You then use this key to update the data structure of the operator and the feature map. For ExponentialHistogramSum, the local data structure is a std::map, mapping from the generated key to the associated sliding window. For the feature map, you first create a Feature and add that to the feature map, e.g.

T currentSum = allWindows[key]->getTotal();
SingleFeature feature(currentSum);
this->featureMap->updateInsert(key, this->identifier, feature);

In this example from ExponentialHistogramSum, we get the updated value, which in this case is the sum of the sliding window. We then create a SingleFeature, which is the most common type of feature, a singleton value. The newly created feature is then added to the feature map using the key and the identifier of the operator to properly index the fature.

Tuple Types

SAM processes streams of tuples. The currently supported tuple types are

In the future, we will support defining a schema for a tuple, which will then generate the appropriate code, but right now the process is manual. Tuples are defined in SamSrc/sam/tuples. NetflowV5.hpp and VastNetflow.hpp provide examples of how to create tuples within SAM. We will use NetflowV5.hpp for the following examples.

Typically we begin with specifying namespaces:

namespace sam {
namespace netflowv5 {

We define a namespace for the tuple type itself because fieldnames can be duplicated between tuple types, potentially causing confusion and compiler errors.

The first step is to create a list of constants that define the numeric location of each tuple field. You should have an entry for each field in your tuple.

const unsigned int UnixSecs       = 0;
const unsigned int UnixNsecs     = 1;
const unsigned int SysUptime     = 2;
const unsigned int Exaddr        = 3;
const unsigned int Dpkts         = 4;
const unsigned int Doctets        = 5;
...

Next we create a type definition to alias std::tuple to the name of our tuple. Each template parameter of the tuple needs to match the expected type of the tuple, and in the order previously defined with the numeric indices.

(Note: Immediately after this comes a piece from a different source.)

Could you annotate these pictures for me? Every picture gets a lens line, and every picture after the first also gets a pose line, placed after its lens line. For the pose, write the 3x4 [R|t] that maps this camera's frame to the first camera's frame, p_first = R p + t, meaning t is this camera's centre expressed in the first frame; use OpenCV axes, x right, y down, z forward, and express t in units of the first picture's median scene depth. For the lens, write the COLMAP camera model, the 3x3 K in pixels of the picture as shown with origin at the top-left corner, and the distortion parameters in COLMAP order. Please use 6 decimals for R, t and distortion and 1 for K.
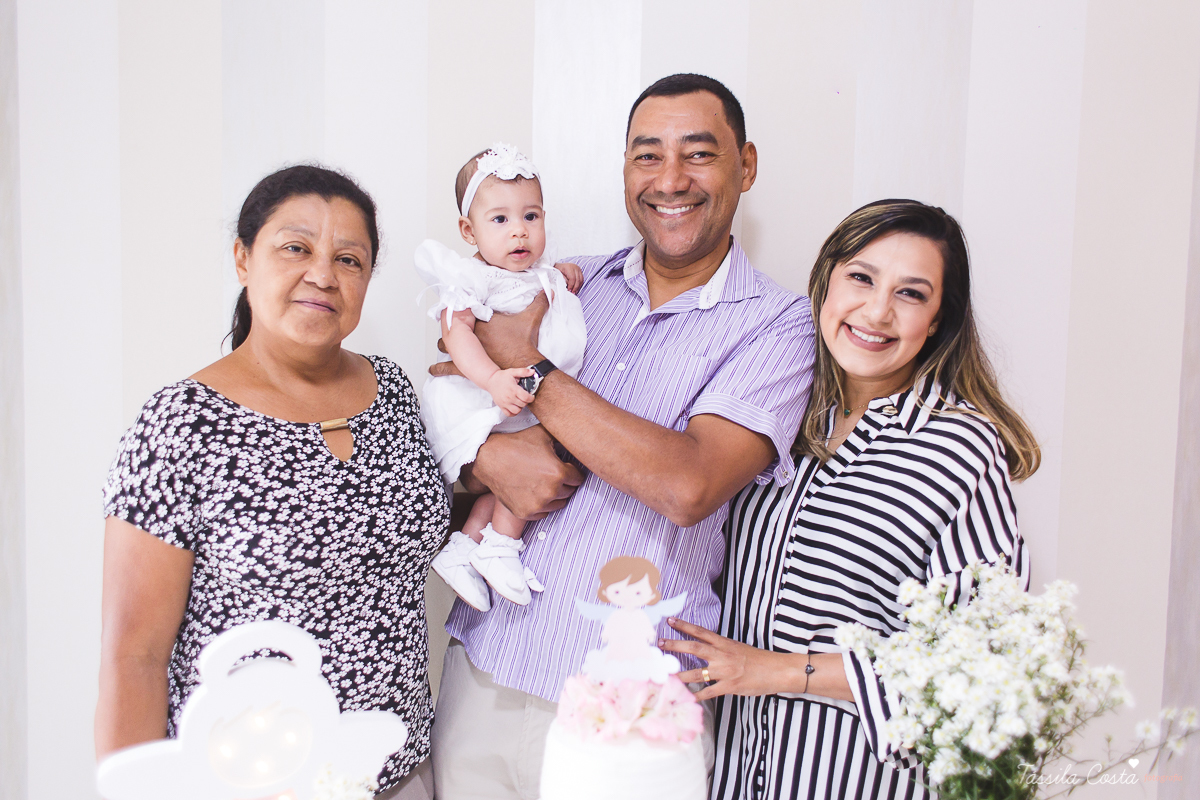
lens RADIAL K [[963.6, 0, 603.9], [0, 963.6, 397.8], [0, 0, 1]] dist [0.016064, -0.007575]
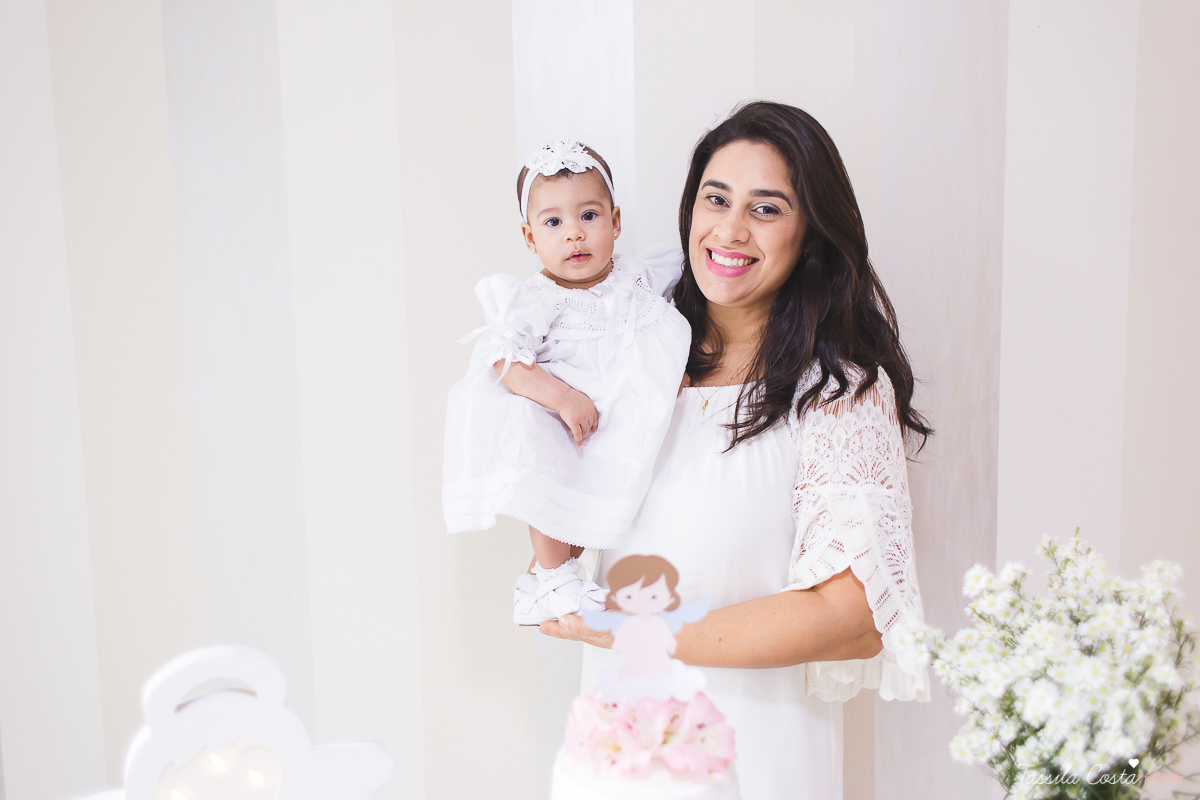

typedef std::tuple<long,        //UnixSecs                      
                    long,        //UnixNsecs                   
                    long,        //SysUptime                  
                    std::string, //Exaddr                    
                    std::size_t, //Dpkts                    
                    std::size_t, //Doctets     
...
                  > NetflowV5;

Next we create a way to convert a string that is comma delimited into the tuple type we are defining.

inline
NetflowV5 makeNetflowV5(std::string s)
{

  // All these fields will be populated.
  long        unixSecs;
  long        unixNsecs;
  long        sysUptime;
  std::string exaddr;
  std::size_t dpkts;
  std::size_t doctets;
...

  std::stringstream ss(s);
  std::string item;
  std::getline(ss, item, ',');
  unixSecs = boost::lexical_cast<long>(item);
  std::getline(ss, item, ',');
  unixNsecs = boost::lexical_cast<long>(item);
  std::getline(ss, item, ',');
  sysUptime = boost::lexical_cast<long>(item);
  std::getline(ss, item, ',');
  exaddr = boost::lexical_cast<long>(item);
  std::getline(ss, item, ',');
  dpkts = boost::lexical_cast<size_t>(item);
  std::getline(ss, item, ',');
  doctets = boost::lexical_cast<size_t>(item);
...

return std::make_tuple( unixSecs,
                          unixNsecs,
                          sysUptime,
                          exaddr,
                          dpkts,
                          doctets,
...
                          );
}

Finally we make a class that performs the transformation from string to tuple type. We use this pattern so we can pass it to the Tuplizer template parameter of many classes within SAM.

class MakeNetflowV5
{
public:
  NetflowV5 operator()(std::string const& s)
  {
    return makeNetflowV5(s);
  }
};

Once all these pieces are defined you can make use of the tuple processing capability within SAM. To refer to the tuple within SAL, see the documentation on extending SAL.